I was a triple major in history (of all things) at the University of Missouri at Kansas City. While I was in college, I was also the assistant general manager at a Courtyard Marriott, where the hotel was ranked #1 in guest satisfaction out of every Marriott in the Americas, for 11 out of the 12 months I worked there. Because of the high satisfaction and therefore large percentage of returning guests, we were able to charge higher than normal prices for a typical limited service hotel.  Guests would often comment on how highly priced the property was, so I created a curriculum that taught the front office team how to gracefully explain the concept of revenue management to guests, and how that affected their rate. This is when I first touched the idea of revenue management.  I was fortunate that my work caught the attention of our SVP of revenue management for the company at that time – Alliance Hospitality. He encouraged me to pursue revenue management instead of operations because he felt I had “green talent.” When I graduated from college, I moved to Raleigh, North Carolina to work with him, and this is how my career in revenue analytics began.
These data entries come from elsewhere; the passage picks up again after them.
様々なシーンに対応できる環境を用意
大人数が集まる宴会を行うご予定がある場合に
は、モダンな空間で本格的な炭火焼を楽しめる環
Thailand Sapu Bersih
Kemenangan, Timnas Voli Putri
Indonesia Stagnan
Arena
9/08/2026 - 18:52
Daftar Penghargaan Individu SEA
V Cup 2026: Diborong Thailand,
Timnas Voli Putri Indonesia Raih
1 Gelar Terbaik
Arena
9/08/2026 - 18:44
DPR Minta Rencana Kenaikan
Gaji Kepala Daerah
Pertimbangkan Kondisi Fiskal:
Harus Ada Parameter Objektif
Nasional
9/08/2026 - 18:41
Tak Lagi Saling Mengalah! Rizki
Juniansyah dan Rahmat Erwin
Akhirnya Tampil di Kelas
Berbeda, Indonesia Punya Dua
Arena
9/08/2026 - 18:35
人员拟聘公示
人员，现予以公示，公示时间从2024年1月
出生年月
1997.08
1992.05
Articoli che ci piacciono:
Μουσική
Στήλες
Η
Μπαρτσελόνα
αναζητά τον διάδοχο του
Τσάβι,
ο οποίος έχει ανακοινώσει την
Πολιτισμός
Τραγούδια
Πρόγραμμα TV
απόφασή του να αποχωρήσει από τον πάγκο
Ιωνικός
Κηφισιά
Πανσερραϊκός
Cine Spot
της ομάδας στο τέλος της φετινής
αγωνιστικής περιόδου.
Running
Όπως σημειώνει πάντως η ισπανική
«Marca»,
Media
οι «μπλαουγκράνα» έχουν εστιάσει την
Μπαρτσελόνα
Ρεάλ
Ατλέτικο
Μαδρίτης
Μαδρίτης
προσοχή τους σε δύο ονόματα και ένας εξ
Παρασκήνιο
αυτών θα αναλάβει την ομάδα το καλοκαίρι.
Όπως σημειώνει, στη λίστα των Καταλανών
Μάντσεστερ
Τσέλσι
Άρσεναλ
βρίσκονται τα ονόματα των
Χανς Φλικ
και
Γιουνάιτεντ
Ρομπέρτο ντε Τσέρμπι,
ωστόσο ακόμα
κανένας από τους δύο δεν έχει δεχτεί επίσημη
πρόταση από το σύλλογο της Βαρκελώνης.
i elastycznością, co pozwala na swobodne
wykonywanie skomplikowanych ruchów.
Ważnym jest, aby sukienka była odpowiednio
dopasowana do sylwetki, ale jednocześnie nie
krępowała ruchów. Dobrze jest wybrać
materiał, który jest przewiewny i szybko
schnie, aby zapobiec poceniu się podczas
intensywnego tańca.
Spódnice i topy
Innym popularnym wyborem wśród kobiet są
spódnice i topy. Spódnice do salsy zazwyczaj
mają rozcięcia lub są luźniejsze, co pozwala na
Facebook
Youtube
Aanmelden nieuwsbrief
Since then, I’ve worked in a revenue management capacity for HHM, Highgate, and Hilton, all in New York City. I was the director of revenue for the New York Hilton Midtown (NYC’s largest hotel at the time), and a little over a year ago began my current role with Duetto.

Q2. What is your role at Duetto?

Duetto is a revenue management technology company, which is exciting  because technology is where all analytics, marketing and distribution are heading.

I am currently vice president of managed services, which is “tech” for consulting. Any client that uses our revenue management software can bring on our team for revenue management consulting, or full revenue strategy for hire.

 Q3. How exciting! Now can you talk about your involvement in higher education, and what brought you to teach at NYU?

I am a four-year board member for the Hospitality Sales & Marketing Association International (HSMAI) national revenue advisory board, the NYC HSMAI director of revenue, and chairman of HSMAI’s Revenue Optimization Conference. HSMAI is very involved in the academic world, and NYU has its own collegiate chapter. I’ve also just finished co-writing a textbook, and I’ve guest spoken a few times at Georgetown and NYU. The guest speaker experience led me to teach as an adjunct at NYU’s Tisch Center which I am really excited about.

Q4. Can you give me a brief overview of your class: New Media and Distribution?

My approach to this class is to evolve people’s mindset from a typical understanding of revenue management where we used to just price and yield, to a place where distribution and marketing strategy are all backed up by powerful data analytics. The goal will then be to draw out an effective strategy from the data and learn to how to actually put it into practice.

We will go through real-life data illustrated by powerful visualization technology in order to understand how hotel rooms are bought and sold, and ultimately we will discover how to optimize this very process. We will also look into pricing models that offer different rates, offerings and packages, and how that ties in with revenue optimization.  The class will have a focus on hotels, but technically this analysis can be applied to any industry.

Q5. What is the significance of distribution in today’s world?

Distribution is the way that everything in the world is bought and sold. Hotel rooms are purchased the same way as clothes, concert tickets and groceries, so I want my students to learn about distribution, marketing and pricing because it’s all connected, and the concepts are transferable across industries.

Q6. As a last question, being a successful industry leader, what should students focus on during their time in school?

Developing practical skill sets. When it comes to your education, what matters most is what you remember, not just your grade. These modern skill sets will give you a true edge against the competition as you begin the journey of working towards your dream-career.

Another thing I would say is to develop a habit of self-educating constantly; because really, the trends and technologies are changing so fast you’ve got to get used to learning as you go. I always say, every six months you should learn one unique skill that can become a resume bullet point.